## Excerpt to read

Deployment of gLExec on the Worker Node
Applicability
The information on this page is relevant for WLCG sites with
CREAM or OSG-CE services (the ARC-CE presently is not concerned). Installation and configuration advice is given for EMI middleware. USATLAS and USCMS sites are asked to coordinate with their respective T1 sites instead. It is understood that for various reasons some sites may be unable to comply with the guidelines detailed below; the affected sites may need to be excluded from use by Multi User Pilot Jobs in the future.
Background
Each of the experiments has a framework that supports the submission of so-called pilot jobs:
- ALICE - AliEn
- ATLAS - PanDA
- CMS - GlideinWMS
- LHCb - DIRAC
On the Worker Node (WN) a pilot job deploys a pilot agent that contacts the task queue managed by the VO's framework, to obtain the highest-priority task (a.k.a. payload) that is compatible with the WN environment.
A pilot job can either be "single-user" (a.k.a. "private"), i.e. run only payloads submitted with the same credentials as its own, or "multi-user", in which case it may run payloads submitted by any user authorized by the VO.
Multi-user pilot jobs (MUPJs) can only be submitted by a small group of people in each experiment, essentially production managers, using a specific
VOMS role (Role=pilot).
When a payload has finished and the pilot job slot has sufficient CPU and wallclock time left, another task might be downloaded, possibly submitted by a different user, etc.
Various sites were uncomfortable with the idea that the users who submitted such tasks would not be identifiable by the site in case forensic investigations are needed after an incident.

## Data extract
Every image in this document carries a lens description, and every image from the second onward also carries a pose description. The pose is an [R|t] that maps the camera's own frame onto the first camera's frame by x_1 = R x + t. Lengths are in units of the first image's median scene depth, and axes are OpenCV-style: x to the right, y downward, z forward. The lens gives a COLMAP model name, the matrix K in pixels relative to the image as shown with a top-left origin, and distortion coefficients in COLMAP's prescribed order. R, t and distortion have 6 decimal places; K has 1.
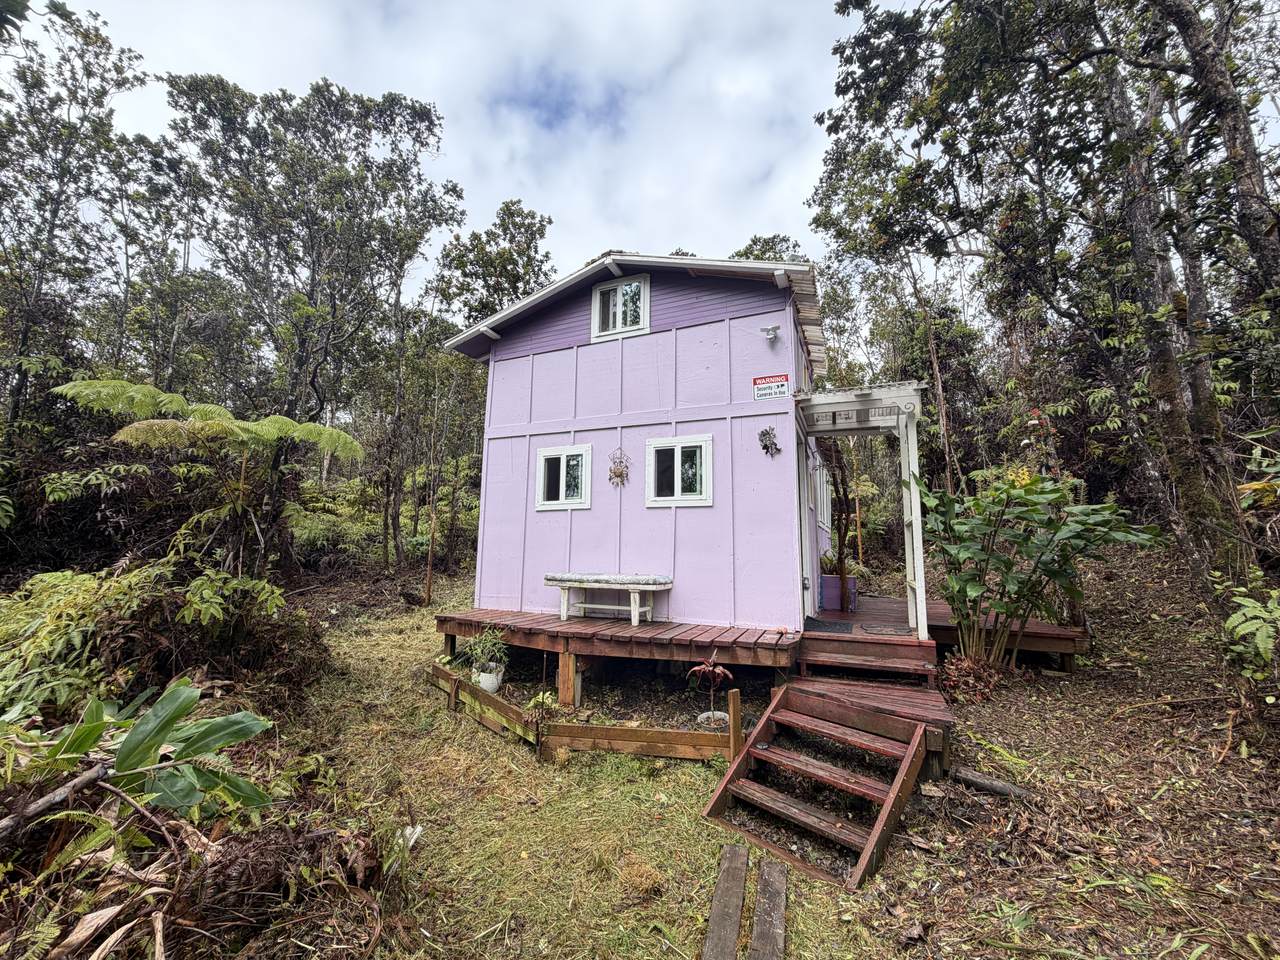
lens RADIAL K [[510.8, 0, 632.3], [0, 510.8, 478.7], [0, 0, 1]] dist [-0.001206, -0.000156]
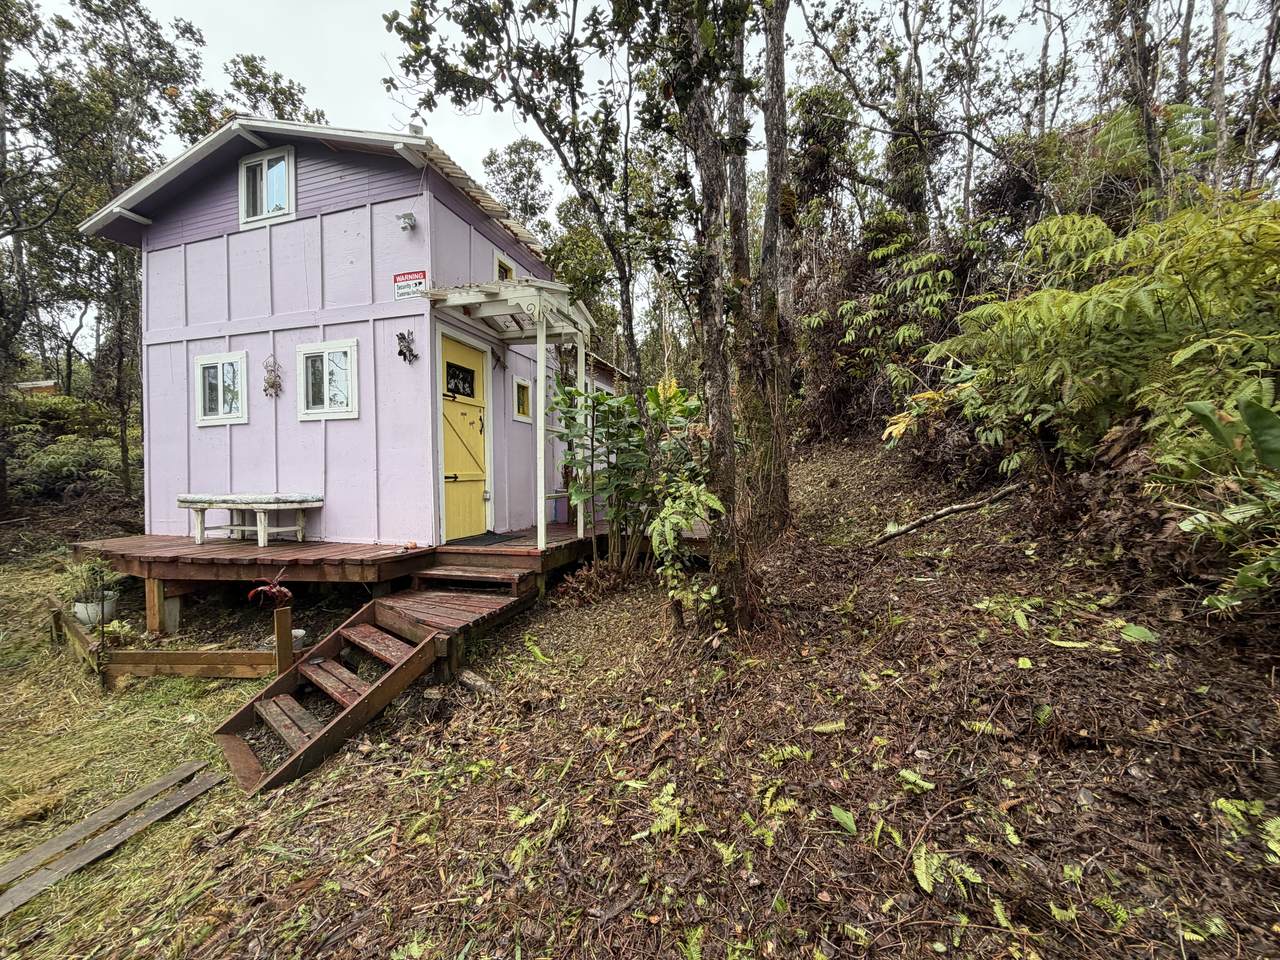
lens RADIAL K [[510.8, 0, 632.3], [0, 510.8, 478.7], [0, 0, 1]] dist [-0.001206, -0.000156]
pose [[0.992330, -0.023552, 0.121349, 0.532182], [0.004809, 0.988293, 0.152492, 0.022707], [-0.123520, -0.150739, 0.980827, 0.012996]]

## Activities
- a) Using the gLExec deployment page, explain in one to three sentences why various sites were uncomfortable with multi-user pilot jobs.
- b) According to the gLExec deployment page, which VOMS role is used to submit multi-user pilot jobs?

## Answers for the tasks
- a) With a multi-user pilot job, one pilot can run payloads submitted by different users. Sites worried that they could not identify the users who submitted those tasks if a forensic investigation were needed after an incident.

- b) Role=pilot